Code reviews are mandatory for every merge request, you should get familiar with and follow our Code Review Guidelines.
These guidelines also describe who would need to review, approve and merge your, or a community member's, merge request. They also describe the review response time SLO's team members have to abide by.
Every reviewer at GitLab must strive for our reviewer values.
All GitLab engineers can, and are encouraged to, perform a code review on merge requests of colleagues and community contributors. If you want to review merge requests, you can wait until someone assigns you one, but you are also more than welcome to browse the list of open merge requests and leave any feedback or questions you may have.
You can find someone to review your merge requests by looking on the team page, or on the list of GitLab Engineering Projects, both of which are fed by YAML files under data/team_members/person/*
.
You can also help community contributors get their merge requests ready, by becoming a Merge Request Coach.
Note that while all engineers can review all merge requests, the ability to accept merge requests is restricted to maintainers.
Maintainers are GitLab engineers who are experts at code review, know the GitLab product and codebase very well, and are empowered to accept merge requests in one or several GitLab Engineering Projects.
Every project should have at least two maintainers, but most should have more. Some projects have separate maintainers for different specialties. For example, the main GitLab codebase has separate maintainers for frontend, backend, and database.
We do not expect maintainers to know every single part of such a massive project. That expectation simply doesn't scale with an organization of our size. As such we expect our reviewers and maintainers to know their limits and pass to or request additional reviews from domain experts if they feel they don't fully understand the code in question.
Becoming a reviewer/maintainer means you are taking on a broader responsibility beyond your immediate group. Your available capacity should be adjusted accordingly to make room for you to work effectively. There is no strict formula for this as each project comes with a different workload, but do make sure to discuss this with your manager to avoid burnout and to ensure your manager understands how this may impact your team's capacity.
To protect and ensure the quality of the codebase and the product as a whole, people become maintainers only once they have convincingly demonstrated that their reviewing skills are at a comparable level to those of existing maintainers.

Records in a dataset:
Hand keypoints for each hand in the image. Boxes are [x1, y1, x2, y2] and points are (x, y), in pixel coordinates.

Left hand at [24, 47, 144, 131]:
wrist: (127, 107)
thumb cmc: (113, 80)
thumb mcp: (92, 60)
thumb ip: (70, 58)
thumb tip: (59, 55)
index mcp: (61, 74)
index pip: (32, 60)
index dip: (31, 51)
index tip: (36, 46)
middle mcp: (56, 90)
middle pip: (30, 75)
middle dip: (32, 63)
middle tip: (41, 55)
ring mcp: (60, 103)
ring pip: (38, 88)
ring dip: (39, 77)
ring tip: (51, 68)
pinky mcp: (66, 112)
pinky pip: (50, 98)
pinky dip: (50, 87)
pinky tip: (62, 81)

Questions on the material
1) According to the code review passage, who has the ability to accept merge requests?
2) Transcribe the stretch of the code review passage from "Every reviewer at" through "you may have.".

Task-by-task answers
1) Maintainers.

2)
Every reviewer at GitLab must strive for our reviewer values.
All GitLab engineers can, and are encouraged to, perform a code review on merge requests of colleagues and community contributors. If you want to review merge requests, you can wait until someone assigns you one, but you are also more than welcome to browse the list of open merge requests and leave any feedback or questions you may have.